— WORKING DATA —
▶
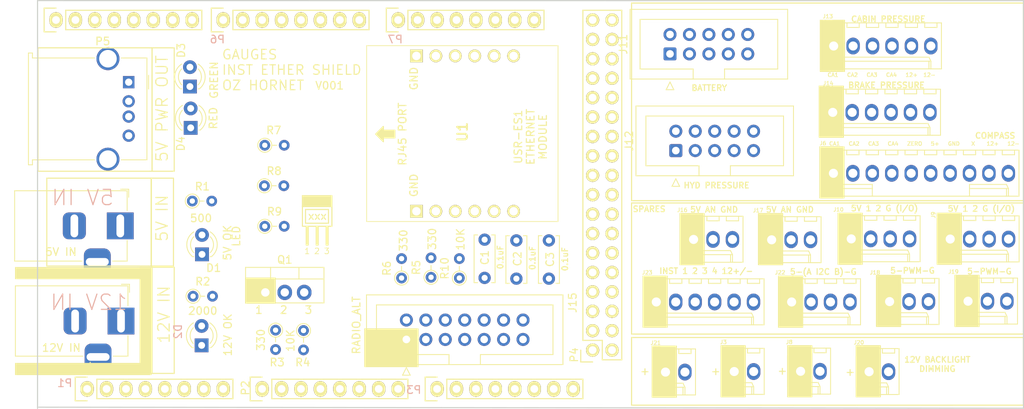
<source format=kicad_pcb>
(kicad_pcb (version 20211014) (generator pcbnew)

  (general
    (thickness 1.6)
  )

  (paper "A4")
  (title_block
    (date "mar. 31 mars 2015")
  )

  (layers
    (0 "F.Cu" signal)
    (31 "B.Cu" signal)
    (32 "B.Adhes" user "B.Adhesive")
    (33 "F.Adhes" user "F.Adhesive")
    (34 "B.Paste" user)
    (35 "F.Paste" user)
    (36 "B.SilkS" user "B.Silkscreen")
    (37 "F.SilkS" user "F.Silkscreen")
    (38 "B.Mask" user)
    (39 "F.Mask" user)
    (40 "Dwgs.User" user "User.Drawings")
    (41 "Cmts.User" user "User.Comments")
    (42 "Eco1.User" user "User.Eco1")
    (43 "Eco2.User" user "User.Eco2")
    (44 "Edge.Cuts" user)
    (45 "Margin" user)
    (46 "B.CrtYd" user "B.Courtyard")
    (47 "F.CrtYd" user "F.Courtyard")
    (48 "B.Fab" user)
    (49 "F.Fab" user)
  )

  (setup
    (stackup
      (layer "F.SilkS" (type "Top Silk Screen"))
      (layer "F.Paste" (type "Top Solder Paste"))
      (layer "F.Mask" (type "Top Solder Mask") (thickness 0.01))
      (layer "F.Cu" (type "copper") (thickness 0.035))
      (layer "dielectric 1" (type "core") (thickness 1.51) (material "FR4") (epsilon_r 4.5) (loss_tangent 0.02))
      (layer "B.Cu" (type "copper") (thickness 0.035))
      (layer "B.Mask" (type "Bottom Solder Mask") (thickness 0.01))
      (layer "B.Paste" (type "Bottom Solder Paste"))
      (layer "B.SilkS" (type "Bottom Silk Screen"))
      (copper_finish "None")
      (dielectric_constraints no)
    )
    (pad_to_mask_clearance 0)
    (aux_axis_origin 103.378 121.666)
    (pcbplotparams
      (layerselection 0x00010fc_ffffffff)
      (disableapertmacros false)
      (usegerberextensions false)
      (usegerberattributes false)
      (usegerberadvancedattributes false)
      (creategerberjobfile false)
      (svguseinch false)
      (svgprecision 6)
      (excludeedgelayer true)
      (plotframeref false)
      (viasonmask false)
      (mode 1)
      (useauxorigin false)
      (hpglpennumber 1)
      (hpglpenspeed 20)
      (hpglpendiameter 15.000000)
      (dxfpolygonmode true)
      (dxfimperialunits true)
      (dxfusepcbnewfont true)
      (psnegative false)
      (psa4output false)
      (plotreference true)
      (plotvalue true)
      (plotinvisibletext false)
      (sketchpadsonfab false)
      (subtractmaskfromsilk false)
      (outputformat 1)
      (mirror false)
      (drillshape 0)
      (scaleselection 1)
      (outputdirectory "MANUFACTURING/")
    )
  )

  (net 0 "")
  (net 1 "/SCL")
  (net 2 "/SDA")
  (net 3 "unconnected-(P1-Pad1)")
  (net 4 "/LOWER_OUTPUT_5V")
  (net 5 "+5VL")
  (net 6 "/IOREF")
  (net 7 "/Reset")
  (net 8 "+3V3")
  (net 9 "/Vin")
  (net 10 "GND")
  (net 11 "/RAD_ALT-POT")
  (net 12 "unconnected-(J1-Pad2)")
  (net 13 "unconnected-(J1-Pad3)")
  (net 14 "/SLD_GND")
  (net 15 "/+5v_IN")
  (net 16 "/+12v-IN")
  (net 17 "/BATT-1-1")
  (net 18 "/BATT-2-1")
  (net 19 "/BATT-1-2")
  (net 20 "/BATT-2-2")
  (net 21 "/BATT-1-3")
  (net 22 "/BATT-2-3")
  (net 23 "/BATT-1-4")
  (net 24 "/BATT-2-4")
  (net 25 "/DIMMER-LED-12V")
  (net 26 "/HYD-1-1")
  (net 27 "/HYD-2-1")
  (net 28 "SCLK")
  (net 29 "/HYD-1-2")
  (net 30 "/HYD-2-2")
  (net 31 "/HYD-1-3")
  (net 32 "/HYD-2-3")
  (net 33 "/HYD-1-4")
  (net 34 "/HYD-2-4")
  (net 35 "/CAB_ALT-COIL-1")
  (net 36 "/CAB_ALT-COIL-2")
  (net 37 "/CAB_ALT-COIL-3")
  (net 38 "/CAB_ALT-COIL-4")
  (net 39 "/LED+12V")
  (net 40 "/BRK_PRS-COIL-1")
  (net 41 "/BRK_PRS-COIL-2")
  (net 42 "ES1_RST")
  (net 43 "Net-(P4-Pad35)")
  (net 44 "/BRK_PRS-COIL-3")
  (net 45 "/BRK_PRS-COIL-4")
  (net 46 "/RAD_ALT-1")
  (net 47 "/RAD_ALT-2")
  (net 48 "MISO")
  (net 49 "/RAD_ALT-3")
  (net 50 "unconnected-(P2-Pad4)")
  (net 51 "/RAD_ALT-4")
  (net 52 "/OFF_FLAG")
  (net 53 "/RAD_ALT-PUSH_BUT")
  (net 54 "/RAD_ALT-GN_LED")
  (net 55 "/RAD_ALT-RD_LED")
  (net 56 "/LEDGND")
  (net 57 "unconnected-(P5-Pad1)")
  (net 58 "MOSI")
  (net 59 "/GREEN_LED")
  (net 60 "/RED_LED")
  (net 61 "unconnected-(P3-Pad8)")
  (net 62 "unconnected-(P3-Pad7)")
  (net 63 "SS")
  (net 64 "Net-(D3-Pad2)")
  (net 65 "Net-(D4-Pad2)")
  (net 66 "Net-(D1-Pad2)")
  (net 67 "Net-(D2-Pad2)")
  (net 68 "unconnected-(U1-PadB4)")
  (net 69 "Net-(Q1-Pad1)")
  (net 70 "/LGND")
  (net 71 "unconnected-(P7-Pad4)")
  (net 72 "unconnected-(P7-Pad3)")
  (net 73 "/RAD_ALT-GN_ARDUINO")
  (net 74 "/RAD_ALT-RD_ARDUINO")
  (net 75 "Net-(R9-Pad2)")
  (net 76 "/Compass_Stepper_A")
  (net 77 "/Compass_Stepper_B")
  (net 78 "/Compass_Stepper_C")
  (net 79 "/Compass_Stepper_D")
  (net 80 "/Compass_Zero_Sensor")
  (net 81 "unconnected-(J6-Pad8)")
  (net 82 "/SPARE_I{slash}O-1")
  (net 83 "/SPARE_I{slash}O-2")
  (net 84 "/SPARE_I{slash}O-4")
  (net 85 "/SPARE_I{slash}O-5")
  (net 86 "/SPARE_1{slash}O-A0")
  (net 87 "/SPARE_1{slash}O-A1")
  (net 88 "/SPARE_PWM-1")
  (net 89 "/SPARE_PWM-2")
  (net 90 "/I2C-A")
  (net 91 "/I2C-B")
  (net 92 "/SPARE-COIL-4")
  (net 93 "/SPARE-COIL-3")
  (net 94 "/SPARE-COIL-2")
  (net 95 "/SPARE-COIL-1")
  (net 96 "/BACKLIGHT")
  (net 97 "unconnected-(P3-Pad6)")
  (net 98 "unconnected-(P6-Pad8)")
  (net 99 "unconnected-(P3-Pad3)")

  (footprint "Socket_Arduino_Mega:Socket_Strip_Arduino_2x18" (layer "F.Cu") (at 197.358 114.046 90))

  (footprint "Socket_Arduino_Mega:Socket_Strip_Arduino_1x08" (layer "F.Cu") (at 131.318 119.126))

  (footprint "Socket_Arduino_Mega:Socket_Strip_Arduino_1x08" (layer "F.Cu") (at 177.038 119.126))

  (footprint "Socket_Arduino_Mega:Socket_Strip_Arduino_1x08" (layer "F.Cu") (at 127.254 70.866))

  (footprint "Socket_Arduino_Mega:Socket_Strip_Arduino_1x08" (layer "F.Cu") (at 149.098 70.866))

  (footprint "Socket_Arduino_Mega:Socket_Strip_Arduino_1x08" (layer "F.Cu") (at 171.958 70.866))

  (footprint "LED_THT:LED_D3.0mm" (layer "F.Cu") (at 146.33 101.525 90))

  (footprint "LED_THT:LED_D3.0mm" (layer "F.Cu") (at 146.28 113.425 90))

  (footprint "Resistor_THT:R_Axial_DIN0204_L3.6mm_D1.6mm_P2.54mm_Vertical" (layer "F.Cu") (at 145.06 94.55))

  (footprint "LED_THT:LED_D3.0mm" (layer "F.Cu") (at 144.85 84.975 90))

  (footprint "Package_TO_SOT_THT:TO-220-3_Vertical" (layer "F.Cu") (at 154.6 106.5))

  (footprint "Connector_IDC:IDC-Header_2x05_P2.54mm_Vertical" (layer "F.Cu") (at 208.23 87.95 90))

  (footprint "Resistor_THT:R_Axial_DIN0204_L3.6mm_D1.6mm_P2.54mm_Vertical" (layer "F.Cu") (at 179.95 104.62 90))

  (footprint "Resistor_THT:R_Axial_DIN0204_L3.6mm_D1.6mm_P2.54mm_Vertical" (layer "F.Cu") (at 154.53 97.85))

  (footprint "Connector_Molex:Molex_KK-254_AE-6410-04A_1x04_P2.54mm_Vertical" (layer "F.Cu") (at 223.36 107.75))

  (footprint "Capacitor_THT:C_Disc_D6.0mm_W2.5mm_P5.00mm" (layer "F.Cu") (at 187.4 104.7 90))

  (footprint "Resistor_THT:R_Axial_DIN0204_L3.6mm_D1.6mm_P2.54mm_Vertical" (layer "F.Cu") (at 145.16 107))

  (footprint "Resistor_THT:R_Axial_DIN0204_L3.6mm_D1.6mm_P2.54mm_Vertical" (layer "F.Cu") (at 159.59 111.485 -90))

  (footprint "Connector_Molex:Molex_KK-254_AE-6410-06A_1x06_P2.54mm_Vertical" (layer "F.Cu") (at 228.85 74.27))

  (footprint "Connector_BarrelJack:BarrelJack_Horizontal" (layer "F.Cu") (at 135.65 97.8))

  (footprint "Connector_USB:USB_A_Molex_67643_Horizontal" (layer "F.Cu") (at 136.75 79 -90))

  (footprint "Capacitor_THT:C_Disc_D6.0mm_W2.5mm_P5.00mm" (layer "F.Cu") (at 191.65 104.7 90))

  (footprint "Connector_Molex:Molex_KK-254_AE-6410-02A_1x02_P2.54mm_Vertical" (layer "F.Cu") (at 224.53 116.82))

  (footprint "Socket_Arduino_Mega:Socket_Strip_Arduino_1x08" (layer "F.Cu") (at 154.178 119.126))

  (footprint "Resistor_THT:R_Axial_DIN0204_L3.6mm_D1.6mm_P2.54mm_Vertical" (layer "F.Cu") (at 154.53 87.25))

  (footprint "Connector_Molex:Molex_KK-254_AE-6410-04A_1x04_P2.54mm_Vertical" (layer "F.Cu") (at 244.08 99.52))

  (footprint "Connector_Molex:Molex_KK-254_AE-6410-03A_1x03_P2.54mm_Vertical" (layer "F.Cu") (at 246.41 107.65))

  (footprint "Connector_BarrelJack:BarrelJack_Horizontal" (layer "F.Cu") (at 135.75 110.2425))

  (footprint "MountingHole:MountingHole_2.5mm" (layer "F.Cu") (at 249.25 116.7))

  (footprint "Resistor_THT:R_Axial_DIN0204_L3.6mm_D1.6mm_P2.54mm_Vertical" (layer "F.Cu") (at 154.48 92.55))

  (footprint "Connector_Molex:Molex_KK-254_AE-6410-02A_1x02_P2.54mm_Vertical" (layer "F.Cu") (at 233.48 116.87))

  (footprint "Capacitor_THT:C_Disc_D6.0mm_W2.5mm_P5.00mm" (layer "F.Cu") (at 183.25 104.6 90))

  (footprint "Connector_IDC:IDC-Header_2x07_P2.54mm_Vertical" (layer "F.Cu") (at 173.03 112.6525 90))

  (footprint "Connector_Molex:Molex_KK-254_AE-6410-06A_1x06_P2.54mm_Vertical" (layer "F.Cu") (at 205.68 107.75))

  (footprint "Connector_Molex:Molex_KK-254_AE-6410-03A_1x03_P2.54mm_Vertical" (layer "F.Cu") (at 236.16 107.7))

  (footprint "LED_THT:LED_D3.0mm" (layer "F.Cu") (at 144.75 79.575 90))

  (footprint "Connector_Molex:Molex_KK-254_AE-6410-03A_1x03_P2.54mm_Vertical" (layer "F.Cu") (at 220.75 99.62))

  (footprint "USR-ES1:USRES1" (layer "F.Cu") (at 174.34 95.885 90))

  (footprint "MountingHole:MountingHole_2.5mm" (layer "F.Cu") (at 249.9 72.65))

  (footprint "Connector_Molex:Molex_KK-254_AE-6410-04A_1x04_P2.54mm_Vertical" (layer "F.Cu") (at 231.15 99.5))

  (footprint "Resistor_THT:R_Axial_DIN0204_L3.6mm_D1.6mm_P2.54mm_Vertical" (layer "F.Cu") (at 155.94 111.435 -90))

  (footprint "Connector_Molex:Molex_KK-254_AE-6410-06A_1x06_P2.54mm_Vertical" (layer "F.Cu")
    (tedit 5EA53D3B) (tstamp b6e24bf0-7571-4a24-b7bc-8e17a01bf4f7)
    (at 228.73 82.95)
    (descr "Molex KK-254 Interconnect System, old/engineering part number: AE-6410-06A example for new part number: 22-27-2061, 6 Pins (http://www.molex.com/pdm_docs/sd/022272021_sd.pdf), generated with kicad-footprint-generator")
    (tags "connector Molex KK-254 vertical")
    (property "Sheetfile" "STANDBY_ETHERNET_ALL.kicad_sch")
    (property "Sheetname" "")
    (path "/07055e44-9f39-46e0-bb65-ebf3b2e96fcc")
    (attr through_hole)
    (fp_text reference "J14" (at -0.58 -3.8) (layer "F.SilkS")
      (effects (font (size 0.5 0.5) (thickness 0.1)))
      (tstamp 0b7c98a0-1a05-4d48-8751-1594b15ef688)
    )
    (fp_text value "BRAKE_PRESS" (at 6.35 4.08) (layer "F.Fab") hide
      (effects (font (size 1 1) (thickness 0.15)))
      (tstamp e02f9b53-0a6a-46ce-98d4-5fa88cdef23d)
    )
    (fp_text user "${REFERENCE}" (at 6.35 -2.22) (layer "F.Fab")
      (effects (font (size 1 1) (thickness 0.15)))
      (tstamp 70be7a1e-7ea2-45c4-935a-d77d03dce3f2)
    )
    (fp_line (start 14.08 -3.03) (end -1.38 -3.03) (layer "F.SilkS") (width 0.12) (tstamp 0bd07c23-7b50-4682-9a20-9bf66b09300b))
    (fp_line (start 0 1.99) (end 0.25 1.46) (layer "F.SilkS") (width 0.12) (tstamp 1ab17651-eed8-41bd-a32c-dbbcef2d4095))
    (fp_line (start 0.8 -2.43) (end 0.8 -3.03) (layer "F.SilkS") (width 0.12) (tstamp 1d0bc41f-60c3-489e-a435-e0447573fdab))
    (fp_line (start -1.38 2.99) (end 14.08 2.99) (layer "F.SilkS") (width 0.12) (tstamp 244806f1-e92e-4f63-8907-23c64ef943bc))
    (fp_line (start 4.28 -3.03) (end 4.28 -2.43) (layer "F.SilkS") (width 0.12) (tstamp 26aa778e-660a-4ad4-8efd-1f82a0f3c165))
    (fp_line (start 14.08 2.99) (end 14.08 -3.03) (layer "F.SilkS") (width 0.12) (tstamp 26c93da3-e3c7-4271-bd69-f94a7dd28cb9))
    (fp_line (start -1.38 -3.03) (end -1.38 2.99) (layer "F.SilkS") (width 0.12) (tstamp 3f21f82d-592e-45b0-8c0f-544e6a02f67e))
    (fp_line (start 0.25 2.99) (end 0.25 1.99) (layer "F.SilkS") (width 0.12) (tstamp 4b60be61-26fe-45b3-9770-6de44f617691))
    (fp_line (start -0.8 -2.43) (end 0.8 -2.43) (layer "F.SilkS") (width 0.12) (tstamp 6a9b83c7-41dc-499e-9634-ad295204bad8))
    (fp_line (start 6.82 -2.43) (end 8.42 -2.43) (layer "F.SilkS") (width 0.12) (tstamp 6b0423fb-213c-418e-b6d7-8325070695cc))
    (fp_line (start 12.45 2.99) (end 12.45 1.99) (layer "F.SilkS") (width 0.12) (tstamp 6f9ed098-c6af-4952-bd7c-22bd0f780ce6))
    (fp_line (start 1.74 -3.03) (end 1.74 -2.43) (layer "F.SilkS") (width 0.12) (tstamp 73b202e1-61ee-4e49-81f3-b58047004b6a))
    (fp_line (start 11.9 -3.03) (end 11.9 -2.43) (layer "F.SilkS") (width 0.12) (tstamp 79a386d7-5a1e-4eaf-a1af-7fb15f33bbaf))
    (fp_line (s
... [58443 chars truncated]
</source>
◀
▶
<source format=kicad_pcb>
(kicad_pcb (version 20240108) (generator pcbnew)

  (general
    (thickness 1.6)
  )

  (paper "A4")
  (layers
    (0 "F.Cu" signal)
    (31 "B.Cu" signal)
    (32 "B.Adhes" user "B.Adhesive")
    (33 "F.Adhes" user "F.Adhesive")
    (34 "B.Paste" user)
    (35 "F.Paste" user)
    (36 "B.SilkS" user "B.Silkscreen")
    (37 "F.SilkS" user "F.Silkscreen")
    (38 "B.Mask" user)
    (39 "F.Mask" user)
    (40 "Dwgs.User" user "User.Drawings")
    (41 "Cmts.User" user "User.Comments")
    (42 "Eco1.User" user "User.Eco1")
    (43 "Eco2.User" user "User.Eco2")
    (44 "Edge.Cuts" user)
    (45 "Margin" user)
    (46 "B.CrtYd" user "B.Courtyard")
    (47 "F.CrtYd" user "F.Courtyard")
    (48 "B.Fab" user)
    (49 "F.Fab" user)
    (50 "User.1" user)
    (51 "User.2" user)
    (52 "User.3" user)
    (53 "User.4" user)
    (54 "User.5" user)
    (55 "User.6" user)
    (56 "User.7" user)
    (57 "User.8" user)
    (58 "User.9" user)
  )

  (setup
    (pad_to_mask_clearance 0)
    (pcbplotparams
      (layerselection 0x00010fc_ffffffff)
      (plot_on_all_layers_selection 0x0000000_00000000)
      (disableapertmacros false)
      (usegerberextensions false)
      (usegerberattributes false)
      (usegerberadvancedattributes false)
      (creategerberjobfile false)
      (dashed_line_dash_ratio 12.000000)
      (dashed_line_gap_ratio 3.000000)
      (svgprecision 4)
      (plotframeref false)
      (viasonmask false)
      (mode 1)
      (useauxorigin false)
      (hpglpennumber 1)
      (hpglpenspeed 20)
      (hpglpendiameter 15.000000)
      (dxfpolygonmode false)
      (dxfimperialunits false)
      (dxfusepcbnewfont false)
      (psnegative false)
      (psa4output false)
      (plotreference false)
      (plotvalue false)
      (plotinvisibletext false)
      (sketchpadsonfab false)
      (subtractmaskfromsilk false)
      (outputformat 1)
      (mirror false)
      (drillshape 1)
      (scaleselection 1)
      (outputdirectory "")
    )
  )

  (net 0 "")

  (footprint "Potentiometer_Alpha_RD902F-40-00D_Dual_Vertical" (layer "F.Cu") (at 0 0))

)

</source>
◀
Within the material above, the line with "197.358 114.046 90))" opens the range and the line with "(at 149.098 70.866))" closes it; reproduce that range word for word.

  (footprint "Socket_Arduino_Mega:Socket_Strip_Arduino_2x18" (layer "F.Cu") (at 197.358 114.046 90))

  (footprint "Socket_Arduino_Mega:Socket_Strip_Arduino_1x08" (layer "F.Cu") (at 131.318 119.126))

  (footprint "Socket_Arduino_Mega:Socket_Strip_Arduino_1x08" (layer "F.Cu") (at 177.038 119.126))

  (footprint "Socket_Arduino_Mega:Socket_Strip_Arduino_1x08" (layer "F.Cu") (at 127.254 70.866))

  (footprint "Socket_Arduino_Mega:Socket_Strip_Arduino_1x08" (layer "F.Cu") (at 149.098 70.866))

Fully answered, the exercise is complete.